Exercise instructions:
In the article on the history of privacy, roughly what size was the average home that Bernard Herman found in early American housing?

Source extract:
__________________________________________________

Google’s Cerf Says “Privacy May Be An Anomaly”. Historically, He’s Right.

One of the original architects of the Internet wants to remind us that privacy is a relatively new concept. “Privacy is something which has emerged out of the urban boom coming from the industrial revolution,” said Google’s Chief Internet Evangelist and a lead engineer on the Army’s early 1970’s Internet prototype, ARPANET. As a result, ‘privacy may actually be an anomaly,” he told a gathering of the Federal Trade Commission.

Looking back at history, Cerf is mostly right.

Up until the 19th century, most houses had few or no internal walls. Bathing was a public act. For most of the post-Roman era, the very concept of “solitude” was limited to clergy, who dedicated their lives to private worship. “Intercourse, birth, death, just about every aspect of the life cycle plays out with some sort of audience,” architectural historian Bernard Herman explained to me.

An expert in early American housing, Herman found that the average home was about 16×10 ft with multiple families living under one roof. Indeed, the invention of the “Bed Chamber” really doesn’t become popular among the European wealthy  until around the 1600s. The few Medieval aristocrats who could afford a bed still used to sleep with house guests and servants on extra large mattresses.

In Rome, bathrooms were public; evidence suggests people chatted while relieving themselves in open multi-toilet rooms. Indeed, in Rome, even for those who could afford to build houses with internal walls, still chose to put their private lives on display. Ostentatious displays of one’s wealth to the world with an open house was a status symbol.

__________________________________________________

Data shown:
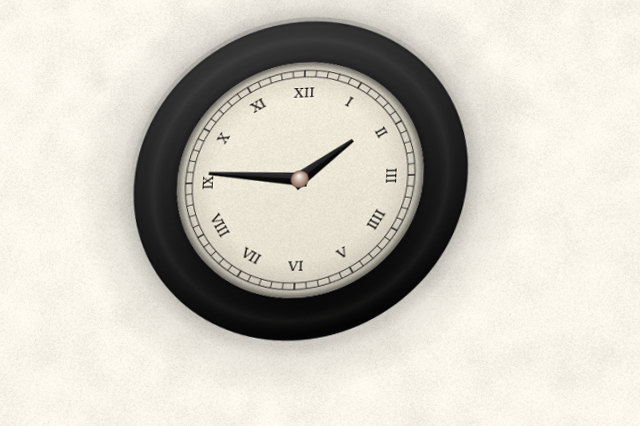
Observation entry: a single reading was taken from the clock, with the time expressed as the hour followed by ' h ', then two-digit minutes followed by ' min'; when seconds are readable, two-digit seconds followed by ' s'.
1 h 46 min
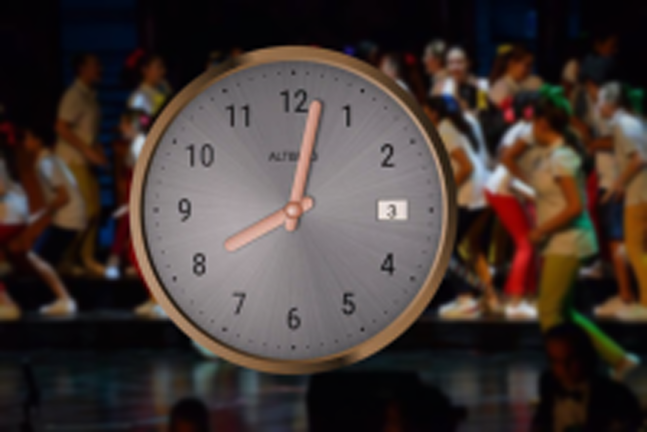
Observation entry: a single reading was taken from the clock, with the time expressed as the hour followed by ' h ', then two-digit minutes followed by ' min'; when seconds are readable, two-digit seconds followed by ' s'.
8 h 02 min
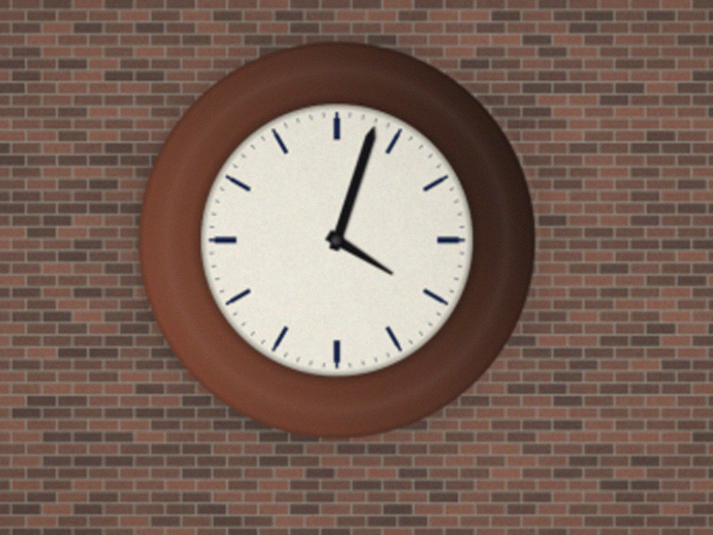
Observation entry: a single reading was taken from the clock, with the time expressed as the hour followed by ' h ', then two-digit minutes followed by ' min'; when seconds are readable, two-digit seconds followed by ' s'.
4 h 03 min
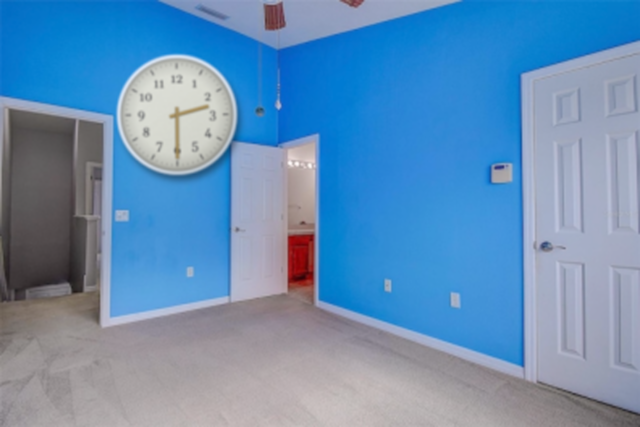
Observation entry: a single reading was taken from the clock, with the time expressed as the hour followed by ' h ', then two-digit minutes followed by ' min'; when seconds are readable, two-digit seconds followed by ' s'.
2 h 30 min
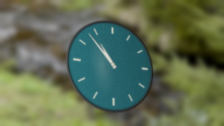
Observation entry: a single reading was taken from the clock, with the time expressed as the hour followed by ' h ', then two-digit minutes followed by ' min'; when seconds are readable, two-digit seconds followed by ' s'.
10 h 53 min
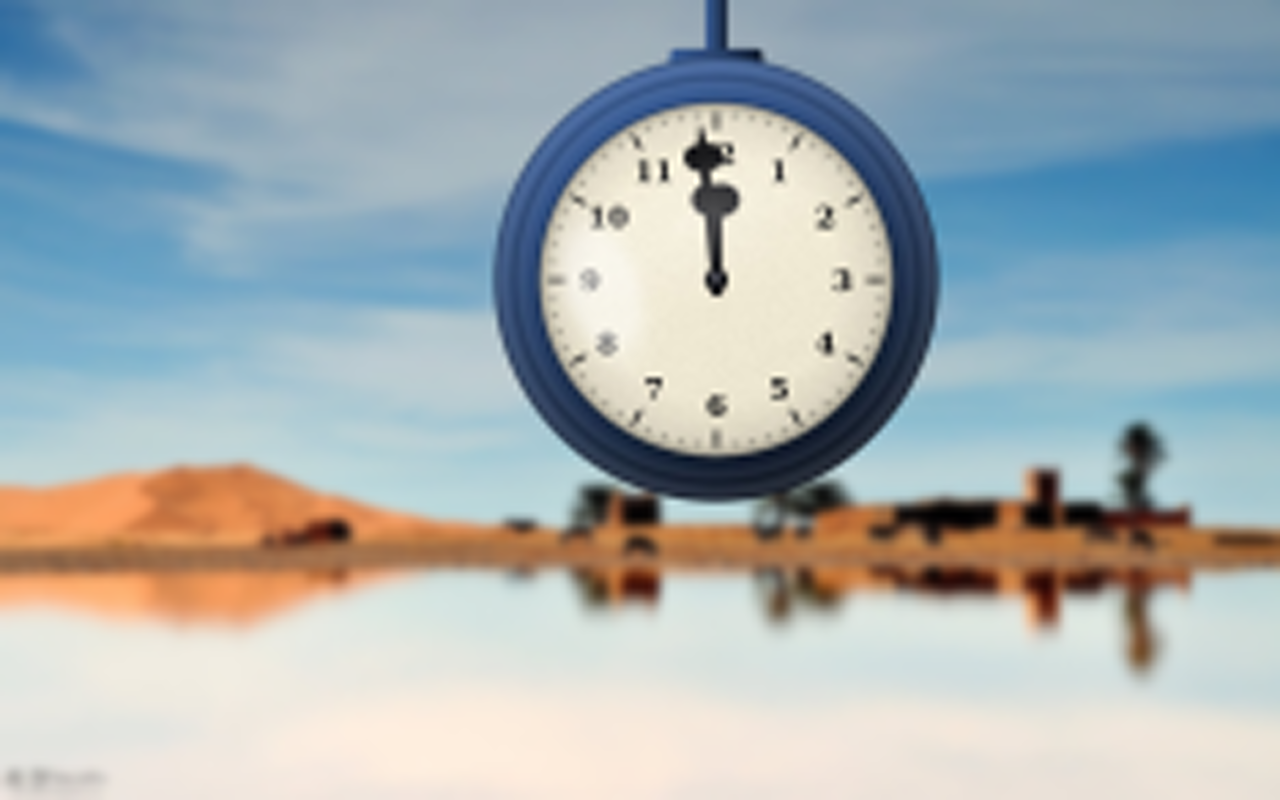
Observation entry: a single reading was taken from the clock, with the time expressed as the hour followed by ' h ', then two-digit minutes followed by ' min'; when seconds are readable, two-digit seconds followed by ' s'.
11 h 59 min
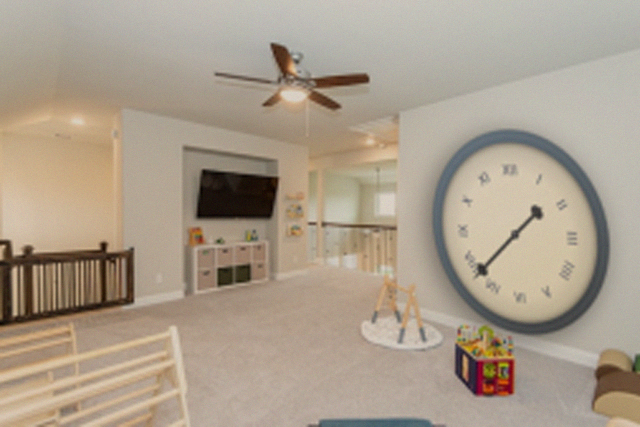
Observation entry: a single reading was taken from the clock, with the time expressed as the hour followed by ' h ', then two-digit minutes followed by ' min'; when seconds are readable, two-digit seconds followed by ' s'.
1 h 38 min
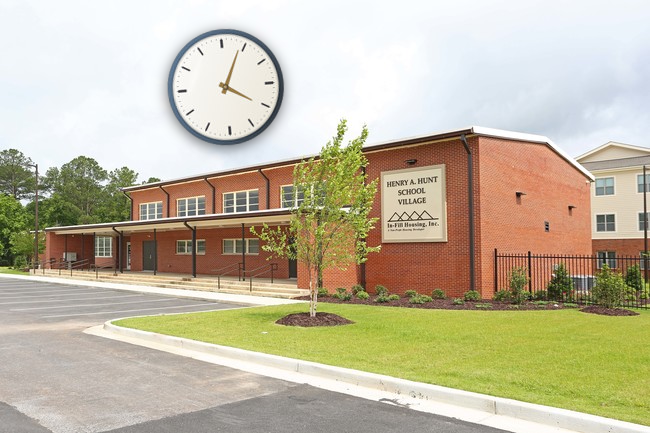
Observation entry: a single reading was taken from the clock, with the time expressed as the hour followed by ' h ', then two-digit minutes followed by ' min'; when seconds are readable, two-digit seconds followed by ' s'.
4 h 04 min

__________________________________________________

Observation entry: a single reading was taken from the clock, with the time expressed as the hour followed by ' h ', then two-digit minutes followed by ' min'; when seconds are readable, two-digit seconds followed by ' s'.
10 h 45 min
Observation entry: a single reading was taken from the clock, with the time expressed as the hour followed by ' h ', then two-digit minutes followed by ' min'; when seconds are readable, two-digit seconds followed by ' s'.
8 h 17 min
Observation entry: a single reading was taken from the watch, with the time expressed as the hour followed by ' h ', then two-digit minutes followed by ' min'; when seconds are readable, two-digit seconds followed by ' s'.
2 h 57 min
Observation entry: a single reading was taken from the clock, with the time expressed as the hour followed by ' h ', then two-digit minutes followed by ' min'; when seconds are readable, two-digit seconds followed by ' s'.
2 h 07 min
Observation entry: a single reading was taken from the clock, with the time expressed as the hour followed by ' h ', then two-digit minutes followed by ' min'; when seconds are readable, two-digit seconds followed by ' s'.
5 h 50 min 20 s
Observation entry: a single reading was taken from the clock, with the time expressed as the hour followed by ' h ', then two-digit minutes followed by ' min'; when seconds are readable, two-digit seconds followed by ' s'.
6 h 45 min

__________________________________________________

Solution:
About 16×10 ft.